“I’m Ready to Help.”
I’ve been a guide for a long time. Officially, I started 25 years ago.
For the last many years, I’ve heard the same old thing from my son, usually after he sees the photos from my trips:
“I wanna go.”
“I wanna catch those fish.”
“I wanna sleep up there.”
“I wanna cross that glacier.”
I wanna. I wanna. I wanna. It’s been like a broken record. I leave, he cries. Same old story.
This year, it was different.
“I wanna help you guide.”
Now that rings a little different, I have to admit.
So I tell him.
You’re ready to be the camp cook, exhausted? You’re ready to hang heavy bear bags? You’re ready to repair the packrafts at midnight? You’re ready to stay calm when the clients are freaking out because it’s snowing, they’re cold, and you know exactly what you’re doing? Yeah?
It starts with learning to work. Hard work.
“What do I have to do?” he says.
That’s the right question!
I love guiding because I love to work hard. I love carrying a client’s pack if they’re struggling, I love to battle a storm when I know that my joy in a storm helps a client’s morale, and of course, I love that part where you’re showing a client how to cast a tenkara rod, and your fly lands perfectly and up comes that twenty-something inch cutthroat. “That’s how it’s done,” you say, and “Wow! Gimme that rod!” they say! And it happens again. Bam. Fish on.

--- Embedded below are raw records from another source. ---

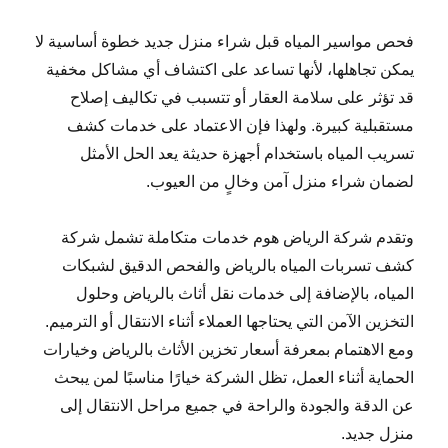
فحص مواسير المياه قبل شراء منزل جديد خطوة أساسية لا
يمكن تجاهلها، لأنها تساعد على اكتشاف أي مشاكل مخفية
قد تؤثر على سلامة العقار أو تتسبب في تكاليف إصلاح
مستقبلية كبيرة. ولهذا فإن الاعتماد على خدمات كشف
تسريب المياه باستخدام أجهزة حديثة يعد الحل الأمثل
لضمان شراء منزل آمن وخالٍ من العيوب.
وتقدم شركة الرياض هوم خدمات متكاملة تشمل شركة
كشف تسربات المياه بالرياض والفحص الدقيق لشبكات
المياه، بالإضافة إلى خدمات نقل أثاث بالرياض وحلول
التخزين الآمن التي يحتاجها العملاء أثناء الانتقال أو الترميم.
ومع الاهتمام بمعرفة أسعار تخزين الأثاث بالرياض وخيارات
الحماية أثناء العمل، تظل الشركة خيارًا مناسبًا لمن يبحث
عن الدقة والجودة والراحة في جميع مراحل الانتقال إلى
منزل جديد.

So when Chase asked me this winter, “what do I have to do?” I told him to load up his pack with twenty pounds, we’re climbing hills twice a week.
So he loaded up with almost 30 pounds, and said, “OK, let’s go.”
“Alright then, let’s go.”
This is a short film I made about a typical after-school training hike on a local trail. Yes, it’s still winter in Montana. But it’s awesome, and we love it, because we hike year round.
We train in the Bridger Mountains, mostly. This trail is the Bozeman darling, the College “M” Trail.
Technical: Shot on a Panasonic GH3 (24p MOV, 72 Mbps, flat (-5, -5, -5, -5), exposure grading in post, with some 40% slo-mo thrown in for fun. Lens was the wonderful little Panasonic 12-35/2.8 (weather-sealed!) with manual focus racking using Wiley’s killer $50 Follow Focus rig on CF bars – heck ya, because it’s light!